SPL 2 critique

10 ans se sont écoulés entre la sortie de SPL et sa suite. SPL a eu un impact fort dans le paysage cinématographique de Hong Kong. Rappelons les faits. Un certain film Ong Bak vient de débarquer sur les écrans et de redéfinir les codes visuels du film d’arts martiaux : plus réalistes, plus violents. A Hong Kong le message est intégré. Quand SPL sort, le ton est sombre, l’histoire dure, les scènes de combat spectaculaires. Au casting des stars du 7è art et du combat : Sammo Hung, Donnie Yen, Wu Jin, Simon Yam. Une bombe visuelle qui influence sur toute la production de Hong Kong malgré une histoire parfois trop larmoyante et des effets dramatiques trop appuyées. Une oeuvre de jeunesse pour une production de Hong Kong en pleines mutation.

En 2015 sort SPL 2. Le casting est énorme : Tony Jaa la star thaïlandaise, Wu Jin et  Zhang Jin, trois poids lourds des arts martiaux pour remplacer Donnie Yen. A leur côté Simon Yam et Louis Koo, figures majeures des polars made in HK. Une sacrée brochette d’acteurs. SPL 2 n’est pas vraiment une suite mais plutôt une variante.  L’histoire nous plonge dans le sale : l’univers du trafic d’organes et des disparitions inexpliquées à Hong Kong. L’inspecteur joué par Simon Yam encadre une équipe chargée de mettre fin à ce commerce de la honte. Dans le même temps la mission de Wu Jin flic infiltré dérape et il se retrouve enfermé dans une prison peu clean de Bangkok tandis que Louis Koo parrain et malade du coeur tente d’enlever son frère.  La première bonne idée du film c’est tout en gardant le ton sombre du premier volet c’est d’en changant la narration. Ici l’intrigue est complexe, noire, désenchantée. Trois histoires  viennent s’entrecroiser : l’infiltration du policier et la traque d’une bande spécialisée dans le trafic d’organes ; la lutte de Tony Jaa gardien de prison pour soigner sa fille atteinte de leucémie tout en restant intègre ; la maladie du chef de la mafia. A priori ces histoires n’ont rien en commun mais les fils vont se nouer autour du 3è thème. On peut noter ici ou là quelques facilités scénaristiques pour que tout se coordonne mais le film tient la route et permet d’expliquer le passage de Hong Kong à Bangkok. Cette richesse scénaristique permet de développer chacun des personnages. On apprécie de voir Tony Jaa montrer qu’il sait être dans le drame, Wu Jin explorer les affres de la drogue. On aime aussi beaucoup voir Louis Koo dans le peau d’un sacré beau salaud sans morale. Quant à Simon Yam, il est toujours aussi bon et ici  il ajoute quelques bonnes scènes d’action. Mention spéciale pour la petite fille, touchant, drôle, sincère. Un jeu d’acteur tout en retenue et qui en dit beaucoup.

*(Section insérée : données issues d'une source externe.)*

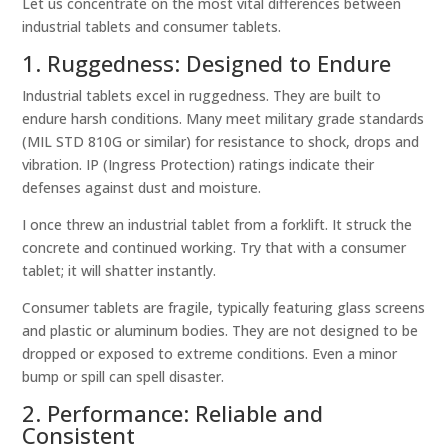
Let us concentrate on the most vital differences between
industrial tablets and consumer tablets.
1. Ruggedness: Designed to Endure
Industrial tablets excel in ruggedness. They are built to
endure harsh conditions. Many meet military grade standards
(MIL STD 810G or similar) for resistance to shock, drops and
vibration. IP (Ingress Protection) ratings indicate their
defenses against dust and moisture.
I once threw an industrial tablet from a forklift. It struck the
concrete and continued working. Try that with a consumer
tablet; it will shatter instantly.
Consumer tablets are fragile, typically featuring glass screens
and plastic or aluminum bodies. They are not designed to be
dropped or exposed to extreme conditions. Even a minor
bump or spill can spell disaster.
2. Performance: Reliable and
Consistent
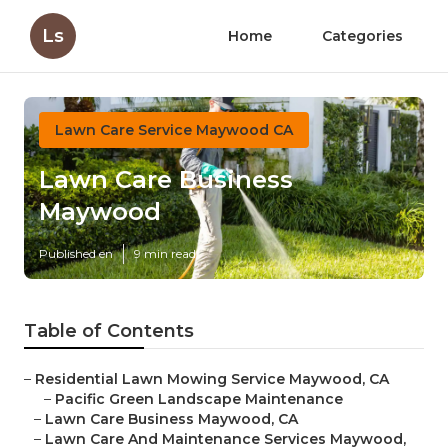
Ls
Home
Categories
Lawn Care Service Maywood CA
Lawn Care Business
Maywood
Published en
9 min read
Table of Contents
–
Residential Lawn Mowing Service Maywood, CA
–
Pacific Green Landscape Maintenance
–
Lawn Care Business Maywood, CA
–
Lawn Care And Maintenance Services Maywood,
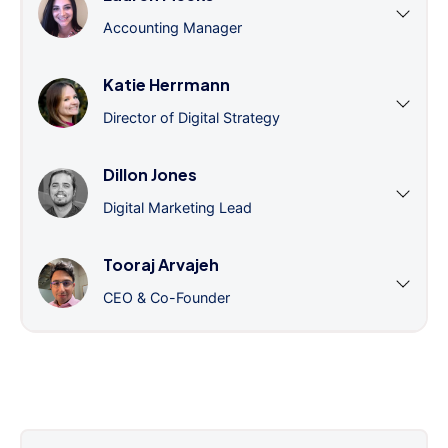
Accounting Manager
Katie Herrmann
Director of Digital Strategy
Dillon Jones
Digital Marketing Lead
Tooraj Arvajeh
CEO & Co-Founder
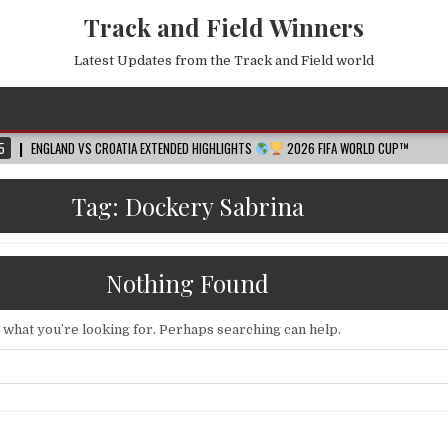
Track and Field Winners
Latest Updates from the Track and Field world
ND VS CROATIA EXTENDED HIGHLIGHTS
2026 FIFA WORLD CUP™
2026-08-
Tag:
Dockery Sabrina
Nothing Found
d what you’re looking for. Perhaps searching can help.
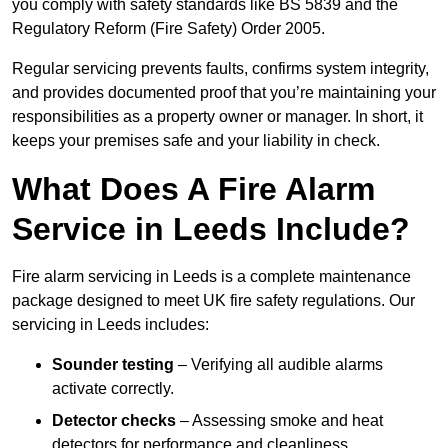
you comply with safety standards like BS 5839 and the
Regulatory Reform (Fire Safety) Order 2005.
Regular servicing prevents faults, confirms system integrity,
and provides documented proof that you’re maintaining your
responsibilities as a property owner or manager. In short, it
keeps your premises safe and your liability in check.
What Does A Fire Alarm
Service in Leeds Include?
Fire alarm servicing in Leeds is a complete maintenance
package designed to meet UK fire safety regulations. Our
servicing in Leeds includes:
Sounder testing
– Verifying all audible alarms
activate correctly.
Detector checks
– Assessing smoke and heat
detectors for performance and cleanliness.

L’action parlons-en car elle faisait la sève du premier volet.  Ici les scènes de combat sont monumentales, nerveuses, désespérées, aériennes tout en conservant un minimum de réalisme. Le réalisateur nous fait plaisir en nous offrant un face à face en Tony Jaa et Wu Jin, deux des plus grands combattants du cinéma avec Donnie Yen, un double combat avec Zhang Jin. Les scènes de combats sans être gratuites nous en mettent plein la figure  : prison, hangar, clinique. Elles sont violentes sans tomber dans le gore, inventive, audacieuses. Et Soi Cheang n’en oublie pas de se faire plaisir en tant que réalisateur. On oserait même penser que le second est mieux maîtrisé que le premier : la photographie est moins clinquante, le drame n’est pas grossi par une grandiloquence tape à l’oeil.  Le plan séquence de l’émeute par exemple est tout simplement grandiose, hommage à Old Boy par certains côtés. Le combat du bus et la cascade de Tony Jaa gros clin d’oeil à Ong Bak nous laissent sans voix. Et le combat final est en tuerie visuelle. Presque deux heures de film et pas d’ennui.
SPL 2 A Time of consequences frappe juste et fort. Une histoire ambitieuse et originale, des combats dantesques. Un formidable film d’action comme Hong Kong nous en offre si souvent.